Data in this exercise Start Marker
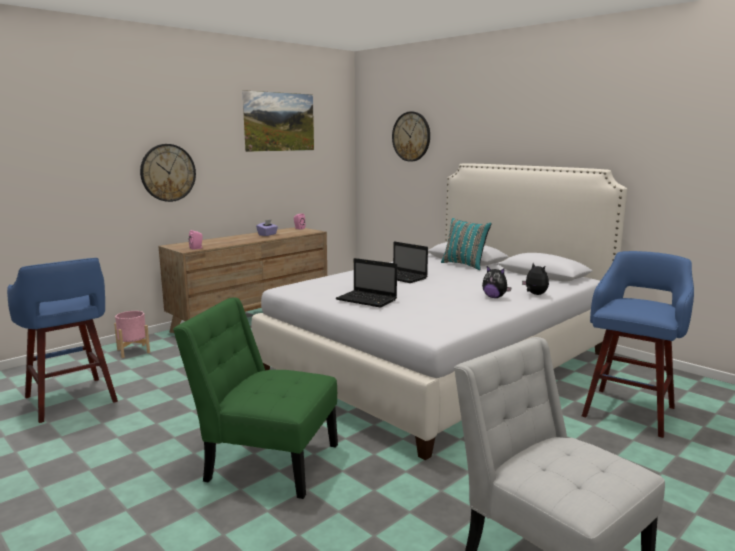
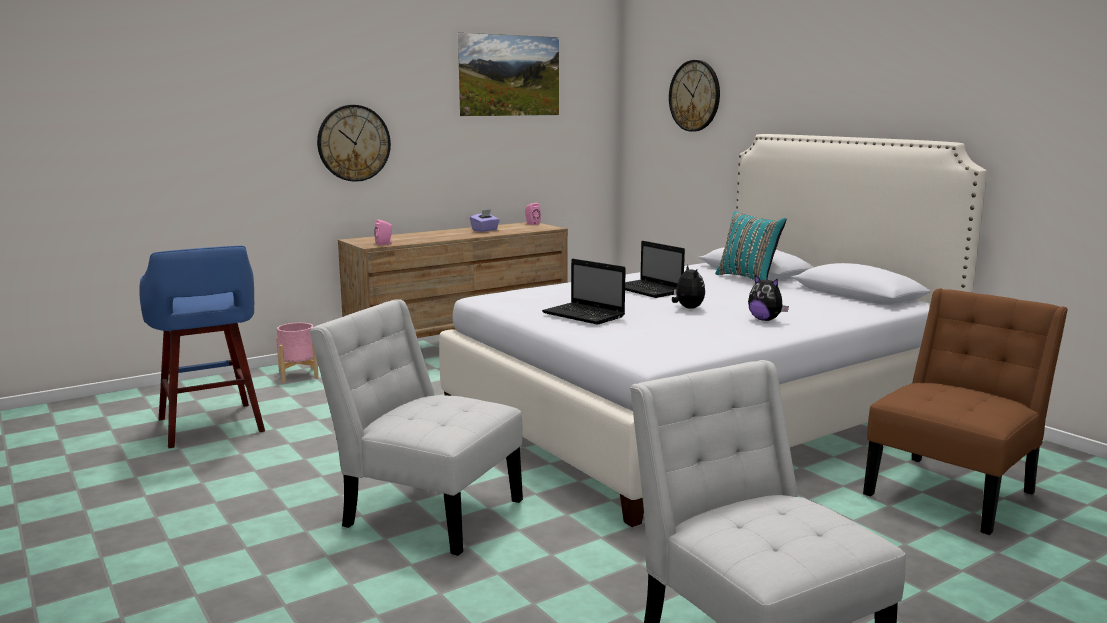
camera: 10 degrees right, 0 degrees up
(266, 461) = (426, 510): green chair -> white chair
(534, 294) = (826, 319): plush toy -> plush toy (687, 308)
(629, 410) = (953, 491): blue stool -> brown chair

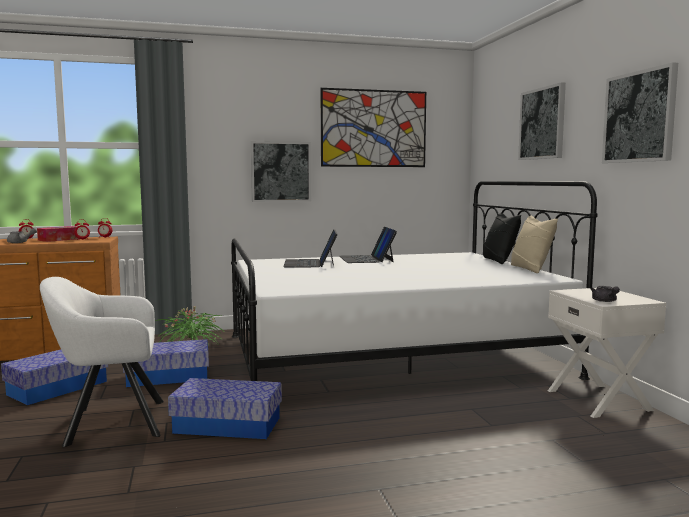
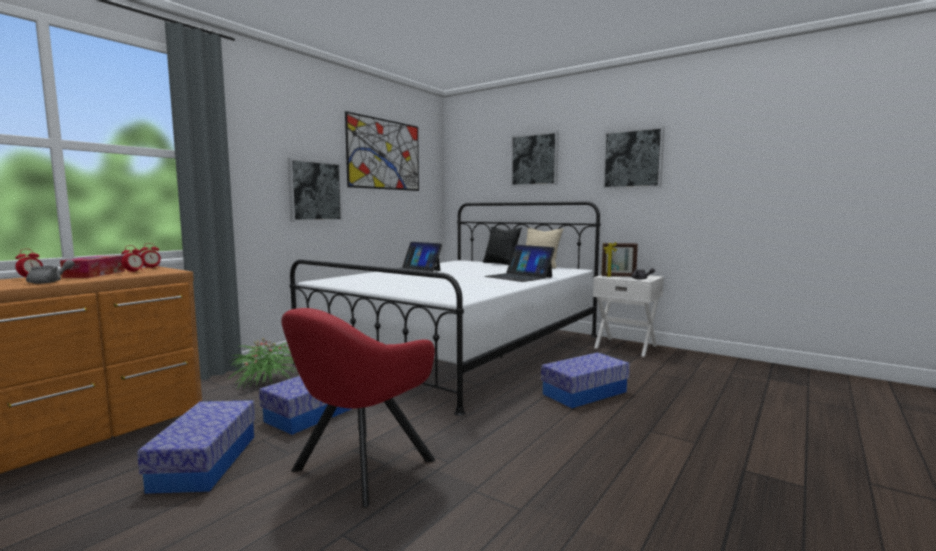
camera: 40 degrees left, 0 degrees up
(109, 422) = (358, 468): white armchair -> red armchair
(227, 425) = (467, 431): storage box -> storage box (584, 393)
(310, 263) = (381, 278): laptop -> laptop (519, 277)
(588, 293) = (618, 276): none -> picture frame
Data in this exercise End Marker
_Directions for this task:_ The response must match the data line for line, from its first line through the line with "(227, 425) = (467, 431): storage", inclusive, and must leave out the pictures.

_Task response:_
camera: 10 degrees right, 0 degrees up
(266, 461) = (426, 510): green chair -> white chair
(534, 294) = (826, 319): plush toy -> plush toy (687, 308)
(629, 410) = (953, 491): blue stool -> brown chair

camera: 40 degrees left, 0 degrees up
(109, 422) = (358, 468): white armchair -> red armchair
(227, 425) = (467, 431): storage box -> storage box (584, 393)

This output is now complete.